The way she said it makes me smile. The two women in my life at war with each other, I know my mother has her heart in the right place, however, that’s no excuse for meddling in my private affairs.
“My mother is used to getting her way, sooner or later, she’s going to give in. And she’s crazy about having a grandkid. Ever since I graduated from college, she’s been insisting on that. So I warn you, if it’s a girl, I doubt we will be able to get her out of the house.”
Stella makes a gesture with her lips, in response I smile, feeling increasingly optimistic.
“It will have to be a boy then.”
That makes my smile wider, she’s making plans for our future, even without realizing it.
We finish eating while we continue talking. I get rid of the dishes and go back to my reading. A nurse comes to check on Stella before sleeping. I settle on the sofa as well as I can. When I’m about to close my eyes, I hear her whisper, “Tonight the Mississippi between us is wider than ever.”
But what she doesn’t realize we are both on the same side of the river.
Both physically and metaphorically.
???
Despite being in the hospital, the heavy burden on my chest has been lifted. I put my heart at her feet. N ow our future is in her hands.
I want Stella to be free. And with that same freedom she has to choose to love me. Live with me, fight with me, and grow old with me.
As the doctor gives her a final check before discharging her, my hands sweat.

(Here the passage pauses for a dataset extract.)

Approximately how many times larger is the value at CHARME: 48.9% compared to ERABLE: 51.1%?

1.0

Last night before bed, I asked Stella what she wanted to do—stay here in Baton Rouge with Sister June, go back to Los Angeles with me, or to Carrollton with her mother. She told me she would think about it. We are just a few minutes away and the words that I so long for—and fear—are about to come out of her mouth.

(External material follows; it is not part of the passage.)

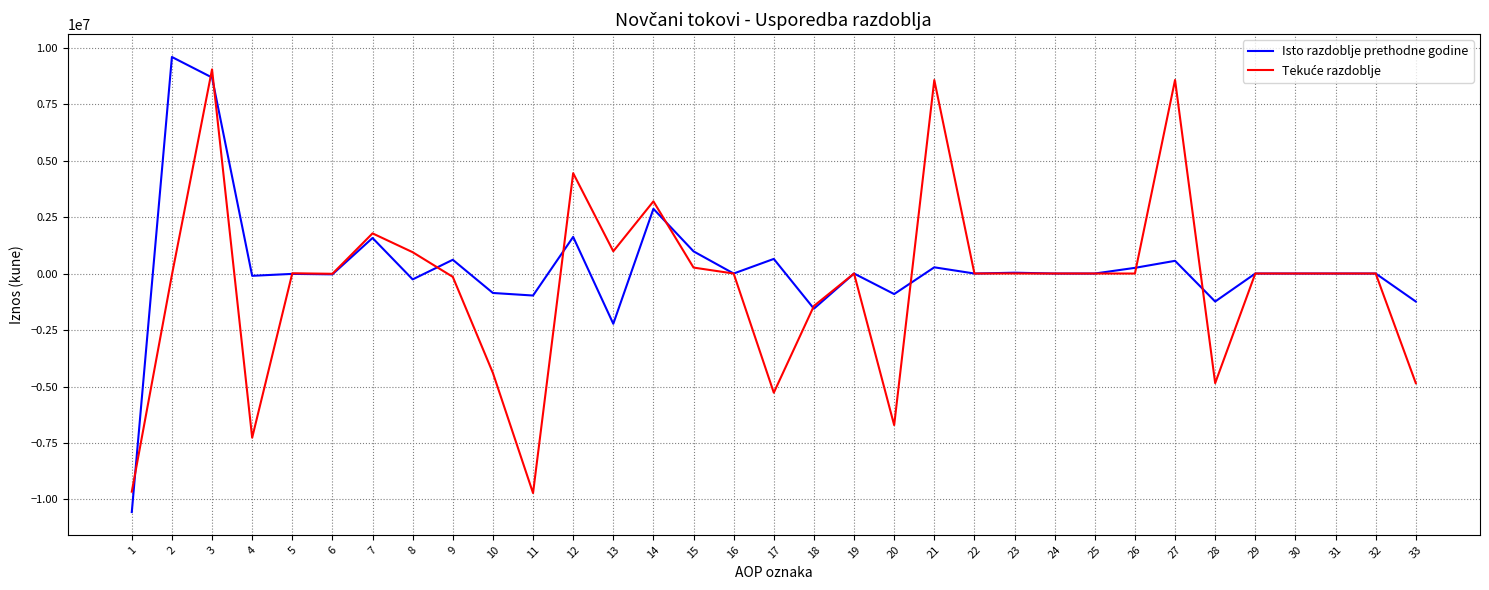

What is the minimum value shown in the chart?

-10556904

Sister June is here too, discreetly hovering down the hall, chatting with the nurses, surely trying to convince them to attend mass next Sunday at her church.
“Did you decide what you want to do?” I do my best to stop my voice from trembling. How I was able to avoid stuttering is a real miracle.
“Yes,” she says, her voice is firm, although she doesn’t look me in the eye. “I want to go to Carrollton, Lionel.”
And my stomach falls to my feet. That can’t be. She doesn’t want to be with me.
What the hell am I going to do now?
Then I see a small smile pulling up those sweet lips. “And I want you to come with me.”
Inside I’m doing a victory dance, but outside I’m erasing the space that separates us, taking her face in my hands and giving her a soft kiss on the lips.
“Your wish is my command, Hvezda.”
Chapter 30
“This is awesome,” and it really is. We’re flying high at thirty thousand feet back to Carrollton on Ethan Conrad’s private plane.
Stella is looking out the window, with my arms around her as she rests her head on my chest.
This feels awesome indeed.
Flying has never felt so good. It’s like I’ve never seen the sky before. Something inside me is also rising and it isn’t from this engineering marvel that must have cost Ethan a couple of million.
“What? Flying in a private plane?” I joke around with her a little. Stella looks so pretty when she’s like that, relaxed. “Don’t tell me you’re a snob.”
In response, she elbows me in the abdomen, right where I was shot. I make an exaggerated gesture of pain, the truth is that for some time the pain has been minimal. The doctor has officially discharged me and I only have to go back for a routine check-up in a couple of months.
Now I’m here, in the cloud nine, living the life that I never thought was possible for me. I have my wife in my arms and our first child is on the way. A family. To a man like me, straight out of an orphanage, those words sound strange. Not because I had to grow up and manage on my own. No. I was greatly blessed when the Krals adopted me, they changed my life. Not only did they open the door to a world that offered all kinds of wonderful opportunities, but they also loved me. They took the skinny, shy, and stuttering boy and raised him as their own. They never made me feel like I was worthless because I wasn’t their biological son. Much of what I am today I owe to them. Johanna and Anton taught me to believe in myself, to fight, and to never, never, give up.
Now I’m going to have someone who is not only mine because I chose to love him, but also because he comes from me. It will be blood of my blood. And it’s amazing.